# CHALLENGE
Make an exact copy of the entries, and keep any pictures out of it.

# DATA RECORDS

|---|

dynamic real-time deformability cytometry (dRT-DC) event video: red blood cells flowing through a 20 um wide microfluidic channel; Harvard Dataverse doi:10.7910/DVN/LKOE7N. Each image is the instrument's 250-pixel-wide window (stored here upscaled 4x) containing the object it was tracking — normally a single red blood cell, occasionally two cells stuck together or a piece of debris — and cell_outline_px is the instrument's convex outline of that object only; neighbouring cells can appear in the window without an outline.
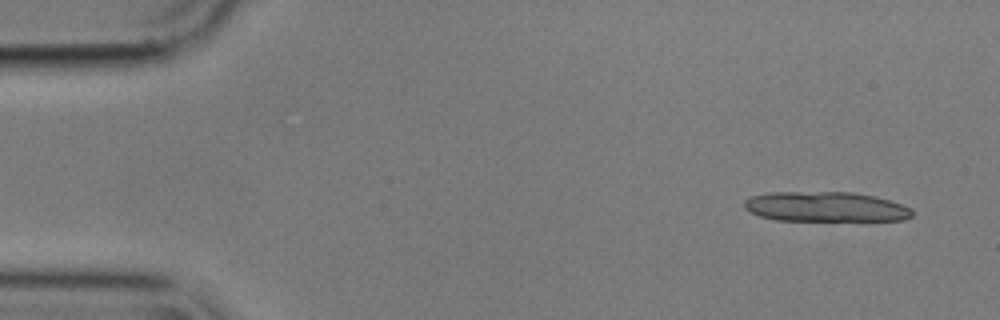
{"species": "common noctule bat (a hibernating species)", "species_latin": "Nyctalus noctula", "temperature_condition": "cold", "stored_images_in_passage": 37, "camera_frame_rate_fps": 3000, "um_per_image_px": 0.085, "animal": {"sex": "male", "body_mass_g": 17.9}, "frame": {"image": 1, "passage_image": 1, "time_ms": 0.0, "image_size_px": [1000, 320], "cell_outline_px": [[912, 216], [904, 220], [776, 220], [760, 216], [744, 208], [744, 200], [752, 196], [768, 192], [852, 192], [872, 196], [888, 200], [912, 208]], "centroid_in_image_um": [70.15, 17.57], "position_along_channel_um": 14.9, "area_um2": 29.07}}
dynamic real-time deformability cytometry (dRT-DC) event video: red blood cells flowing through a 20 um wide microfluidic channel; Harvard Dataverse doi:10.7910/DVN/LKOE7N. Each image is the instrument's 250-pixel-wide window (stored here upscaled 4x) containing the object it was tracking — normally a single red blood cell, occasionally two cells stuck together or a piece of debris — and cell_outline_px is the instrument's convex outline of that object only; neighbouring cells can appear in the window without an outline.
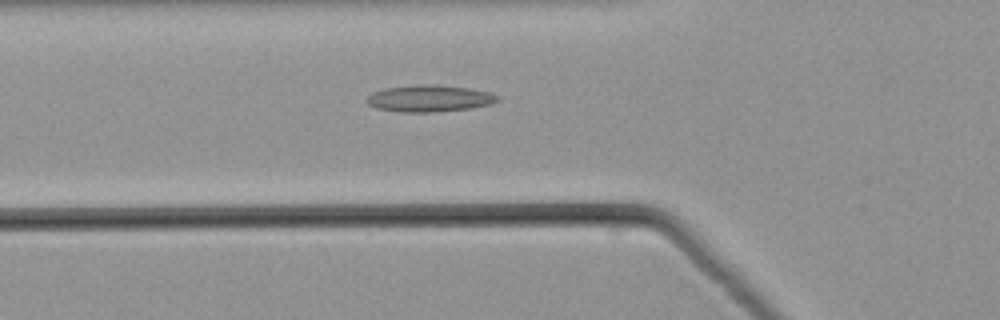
{"species": "common noctule bat (a hibernating species)", "species_latin": "Nyctalus noctula", "temperature_condition": "warm", "stored_images_in_passage": 37, "camera_frame_rate_fps": 3000, "um_per_image_px": 0.085, "animal": {"sex": "male", "body_mass_g": 21.5, "forearm_length_mm": 52.0}, "frame": {"image": 1, "passage_image": 5, "time_ms": 1.333, "image_size_px": [1000, 320], "cell_outline_px": [[500, 100], [488, 104], [472, 108], [436, 112], [400, 112], [376, 108], [368, 104], [368, 96], [372, 92], [384, 88], [416, 84], [432, 84], [468, 88], [488, 92], [500, 96]], "centroid_in_image_um": [36.49, 8.36], "position_along_channel_um": 89.3, "area_um2": 20.4}}
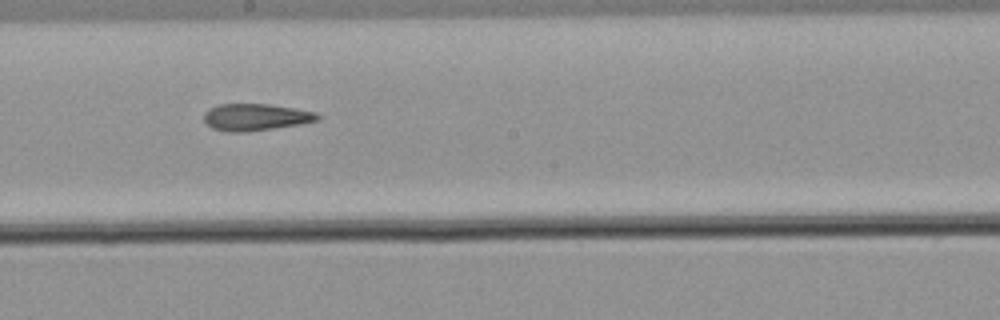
{"frame": {"image": 2, "passage_image": 15, "time_ms": 4.667, "image_size_px": [1000, 320], "cell_outline_px": [[324, 116], [320, 120], [300, 124], [244, 132], [228, 132], [212, 128], [204, 120], [204, 112], [208, 108], [216, 104], [268, 104], [296, 108], [316, 112]], "centroid_in_image_um": [21.76, 9.94], "position_along_channel_um": 226.4, "area_um2": 17.98}}
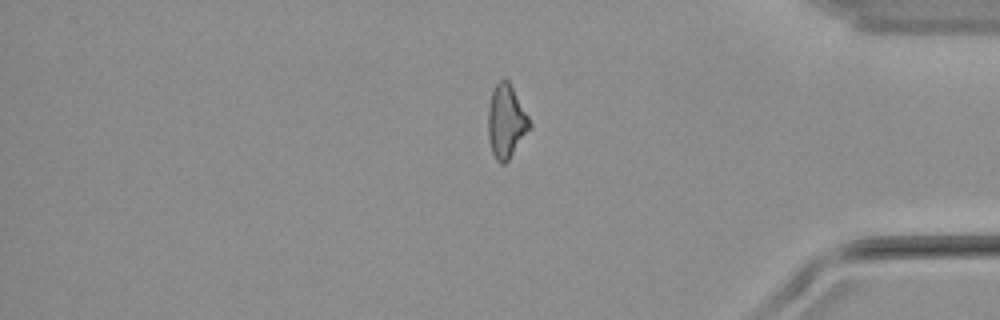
{"frame": {"image": 3, "passage_image": 29, "time_ms": 9.333, "image_size_px": [1000, 320], "cell_outline_px": [[532, 128], [508, 160], [504, 164], [500, 164], [496, 160], [492, 152], [488, 140], [488, 108], [492, 92], [496, 84], [500, 80], [508, 80], [528, 116], [532, 124]], "centroid_in_image_um": [43.03, 10.36], "position_along_channel_um": 392.2, "area_um2": 17.74}}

|---|

# FINISHED TASK
dynamic real-time deformability cytometry (dRT-DC) event video: red blood cells flowing through a 20 um wide microfluidic channel; Harvard Dataverse doi:10.7910/DVN/LKOE7N. Each image is the instrument's 250-pixel-wide window (stored here upscaled 4x) containing the object it was tracking — normally a single red blood cell, occasionally two cells stuck together or a piece of debris — and cell_outline_px is the instrument's convex outline of that object only; neighbouring cells can appear in the window without an outline.
{"species": "common noctule bat (a hibernating species)", "species_latin": "Nyctalus noctula", "temperature_condition": "cold", "stored_images_in_passage": 37, "camera_frame_rate_fps": 3000, "um_per_image_px": 0.085, "animal": {"sex": "male", "body_mass_g": 17.9}, "frame": {"image": 1, "passage_image": 1, "time_ms": 0.0, "image_size_px": [1000, 320], "cell_outline_px": [[912, 216], [904, 220], [776, 220], [760, 216], [744, 208], [744, 200], [752, 196], [768, 192], [852, 192], [872, 196], [888, 200], [912, 208]], "centroid_in_image_um": [70.15, 17.57], "position_along_channel_um": 14.9, "area_um2": 29.07}}
dynamic real-time deformability cytometry (dRT-DC) event video: red blood cells flowing through a 20 um wide microfluidic channel; Harvard Dataverse doi:10.7910/DVN/LKOE7N. Each image is the instrument's 250-pixel-wide window (stored here upscaled 4x) containing the object it was tracking — normally a single red blood cell, occasionally two cells stuck together or a piece of debris — and cell_outline_px is the instrument's convex outline of that object only; neighbouring cells can appear in the window without an outline.
{"species": "common noctule bat (a hibernating species)", "species_latin": "Nyctalus noctula", "temperature_condition": "warm", "stored_images_in_passage": 37, "camera_frame_rate_fps": 3000, "um_per_image_px": 0.085, "animal": {"sex": "male", "body_mass_g": 21.5, "forearm_length_mm": 52.0}, "frame": {"image": 1, "passage_image": 5, "time_ms": 1.333, "image_size_px": [1000, 320], "cell_outline_px": [[500, 100], [488, 104], [472, 108], [436, 112], [400, 112], [376, 108], [368, 104], [368, 96], [372, 92], [384, 88], [416, 84], [432, 84], [468, 88], [488, 92], [500, 96]], "centroid_in_image_um": [36.49, 8.36], "position_along_channel_um": 89.3, "area_um2": 20.4}}
{"frame": {"image": 2, "passage_image": 15, "time_ms": 4.667, "image_size_px": [1000, 320], "cell_outline_px": [[324, 116], [320, 120], [300, 124], [244, 132], [228, 132], [212, 128], [204, 120], [204, 112], [208, 108], [216, 104], [268, 104], [296, 108], [316, 112]], "centroid_in_image_um": [21.76, 9.94], "position_along_channel_um": 226.4, "area_um2": 17.98}}
{"frame": {"image": 3, "passage_image": 29, "time_ms": 9.333, "image_size_px": [1000, 320], "cell_outline_px": [[532, 128], [508, 160], [504, 164], [500, 164], [496, 160], [492, 152], [488, 140], [488, 108], [492, 92], [496, 84], [500, 80], [508, 80], [528, 116], [532, 124]], "centroid_in_image_um": [43.03, 10.36], "position_along_channel_um": 392.2, "area_um2": 17.74}}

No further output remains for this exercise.